Extract each line below that contains the word "zehn". Case counts.

EXERCISE MATERIALS:
※ ※ ※

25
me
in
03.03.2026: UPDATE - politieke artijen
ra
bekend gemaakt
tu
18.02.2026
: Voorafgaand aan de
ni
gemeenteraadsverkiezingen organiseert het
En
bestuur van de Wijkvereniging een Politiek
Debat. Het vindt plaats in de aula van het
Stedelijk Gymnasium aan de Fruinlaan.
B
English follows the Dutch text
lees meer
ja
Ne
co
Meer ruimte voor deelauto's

※ ※ ※

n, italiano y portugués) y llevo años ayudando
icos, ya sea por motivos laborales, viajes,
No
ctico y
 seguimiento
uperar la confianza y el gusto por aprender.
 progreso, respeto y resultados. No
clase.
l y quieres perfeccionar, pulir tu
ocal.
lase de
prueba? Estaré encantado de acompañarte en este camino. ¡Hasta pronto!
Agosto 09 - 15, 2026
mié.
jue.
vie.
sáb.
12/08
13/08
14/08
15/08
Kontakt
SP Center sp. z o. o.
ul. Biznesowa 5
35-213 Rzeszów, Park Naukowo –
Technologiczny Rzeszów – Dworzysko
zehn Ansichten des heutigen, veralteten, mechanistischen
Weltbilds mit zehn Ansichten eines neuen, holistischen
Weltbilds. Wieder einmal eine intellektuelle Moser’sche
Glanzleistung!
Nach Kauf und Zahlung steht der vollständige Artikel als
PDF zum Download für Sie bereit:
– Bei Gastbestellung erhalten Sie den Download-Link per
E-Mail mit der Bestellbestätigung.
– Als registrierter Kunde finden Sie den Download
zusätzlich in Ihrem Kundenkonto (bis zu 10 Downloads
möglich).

※ ※ ※

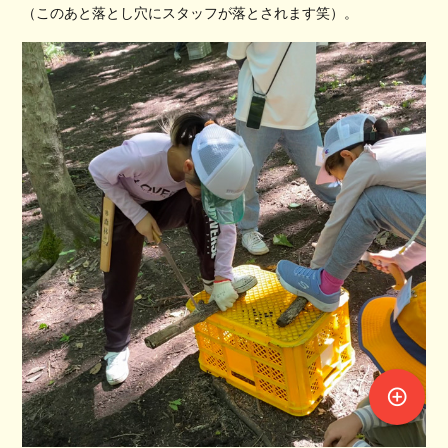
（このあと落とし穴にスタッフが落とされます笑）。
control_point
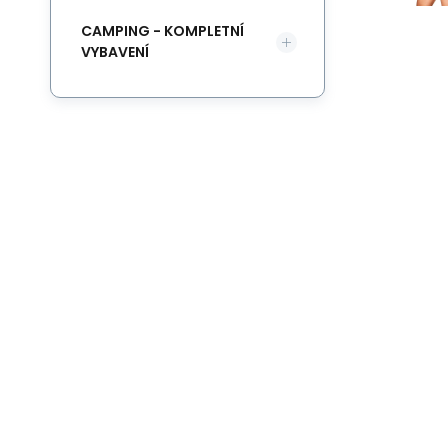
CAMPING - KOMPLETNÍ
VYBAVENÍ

※ ※ ※

REPLY TO THE TASK:
zehn Ansichten des heutigen, veralteten, mechanistischen
Weltbilds mit zehn Ansichten eines neuen, holistischen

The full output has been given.